The most powerful and protean of these Internet gatekeepers is, of course, Google. With control of 63 percent of the world’s Internet searches, as well as ownership of YouTube, Google has enormous influence over who can find an audience on the Web around the world. As an acknowledgment of its power, Google has given Nicole Wong a central role in the company’s decision-making process about what controversial user-generated content goes down or stays up on YouTube and other applications owned by Google, including Blogger, the blog site; Picasa, the photo-sharing site; and Orkut, the social networking site. Wong and her colleagues also oversee Google’s search engine: they decide what controversial material does and doesn’t appear on the local search engines that Google maintains in many countries in the world, as well as on Google.com. As a result, Wong and her colleagues arguably have more influence over the contours of online expression than anyone else on the planet.
In response to the rise of online gatekeepers like Wong, some House Democrats and Republicans have introduced a bipartisan bill called the Global Online Freedom Act, which would require that Internet companies disclose to a newly created office in the State Department all material filtered in response to demands by foreign governments. Google and other leading Internet companies have sought modifications to the bill, arguing that, without the flexibility to negotiate (as Wong did with Turkey), they can’t protect the safety of local employees and that they may get kicked out of repressive countries, where they believe even a restricted version of their services does more good than harm. For the past two years, Google, Yahoo and Microsoft, along with other international Internet companies, have been meeting regularly with human rights and civil-liberties advocacy groups to agree on voluntary standards for resisting worldwide censorship requests. At the end of last month, the Internet companies and the advocacy groups announced the Global Network Initiative, a series of principles for protecting global free expression and privacy.

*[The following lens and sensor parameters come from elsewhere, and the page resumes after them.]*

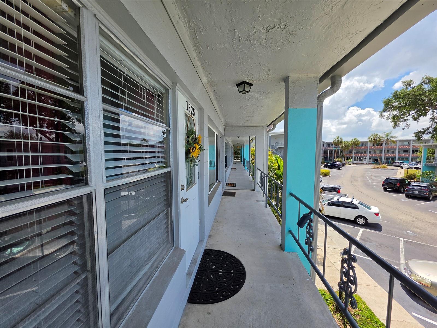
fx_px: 164
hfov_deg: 106.2
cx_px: 218
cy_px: 164
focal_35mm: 13
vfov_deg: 89.9
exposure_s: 1/2000
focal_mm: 2.2
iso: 32
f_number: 1.9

Voluntary self-regulation means that, for the foreseeable future, Wong and her colleagues will continue to exercise extraordinary power over global speech online. Which raises a perennial but increasingly urgent question: Can we trust a corporation to be good — even a corporation whose informal motto is “Don’t be evil”?
“To love Google, you have to be a little bit of a monarchist, you have to have faith in the way people traditionally felt about the king,” Tim Wu, a Columbia law professor and a former scholar in residence at Google, told me recently. “One reason they’re good at the moment is they live and die on trust, and as soon as you lose trust in Google, it’s over for them.” Google’s claim on our trust is a fragile thing. After all, it’s hard to be a company whose mission is to give people all the information they want and to insist at the same time on deciding what information they get.